Most remote teams are drowning in Slack, Teams, or whatever communication platform their organization adopted. But, all too often, people use these tools transactionally. They answer questions, share files, respond when tagged.

But you can start using them relationally. That means:

  • Reacting to updates with something more than a thumbs-up when you have a genuine response
  • Posting in non-work channels when you have something real to contribute; not to perform sociability, but because you actually have a take on the book club pick or the Friday trivia question
  • Acknowledging wins publicly with specificity, not empty praise. “This turned around fast because of how Maya structured the brief. Wanted to name that.”

Specificity is the secret ingredient in remote relationship-building. Vague compliments land just like that. However, specific observations land like someone actually paid attention—because you did.

Step 3: Protect the Before and After

Here’s a habit shift worth trying immediately. Arrive to video calls two minutes early and stay two minutes after. By the way, this mimics how people behave in in-person meetings too.

Those margins—before the meeting starts, after the business ends—are where informal conversation still has a natural home. You don’t have to manufacture it. You just have to not fill it with task prep or a speedy exit.

Ask about the city someone’s working from. Mention the book on the shelf behind them. Say “I’ve been meaning to ask. How did that presentation go last month?” These are the hallway moments you can still create. You just have to choose not to skip them.

The same principle applies to one-on-ones with your manager. Most people treat these as status reports. The strongest relationships treat them as a mix—yes, the work, but also the context.

What’s challenging you right now? What are you excited about? What’s your manager navigating that you might not see? That exchange doesn’t happen if you spend fifty-five minutes on deliverables and leave four minutes for small talk at the end.

Step 4: Create a Consistent Presence

You don’t need to be everywhere. But you do need to be consistently somewhere.

One of the quieter career risks of remote work is what researchers call social invisibility. It’s the gradual fade from colleagues’ awareness when you’re not physically present and not actively maintaining a digital presence. It’s not dramatic. It’s just slow, steady, and career-limiting.

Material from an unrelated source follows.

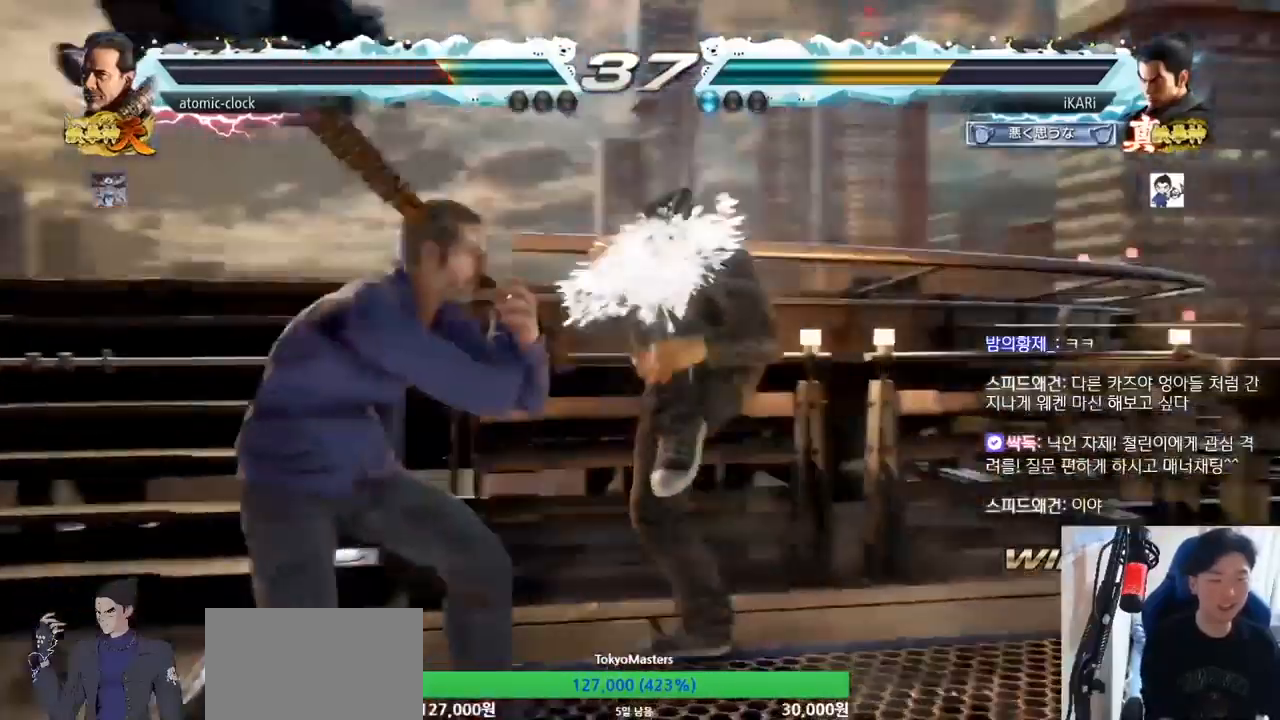
{"buttons": [], "left_stick": "center", "button_events": []}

Counter it with a rhythm, not a performance. That might look like:

  • A standing virtual coffee with one colleague each month—casual, unstructured, twenty minutes
  • A brief weekly Slack check-in with your team that includes one non-work sentence
  • Making it a habit to celebrate one team win publicly, every week

None of these are time-consuming. All of them compound. Six months of consistent low-stakes presence builds stronger relationships than a quarterly team-building event ever will.

Final Reflection on Informal Relationships in Remote Work

Building informal relationships remotely isn’t about replicating the office. The office wasn’t perfect; it was loud and distracting and full of proximity bias. This is your chance to build something more intentional.

To thrive in remote and hybrid environments, you don’t have to become the most extroverted or the most online. Become the most deliberately relational. Understand that connection doesn’t happen by accident anymore, and you have to create the conditions for it on purpose.

Remember, you’re not trying to be everyone’s favorite colleague. You’re building a professional ecosystem where people know you, trust you, and think of you—not just for what you deliver, but for who you are to work with.

So, start small. One message or one early arrival. One specific acknowledgment this week.

Be strategic and see where it takes you.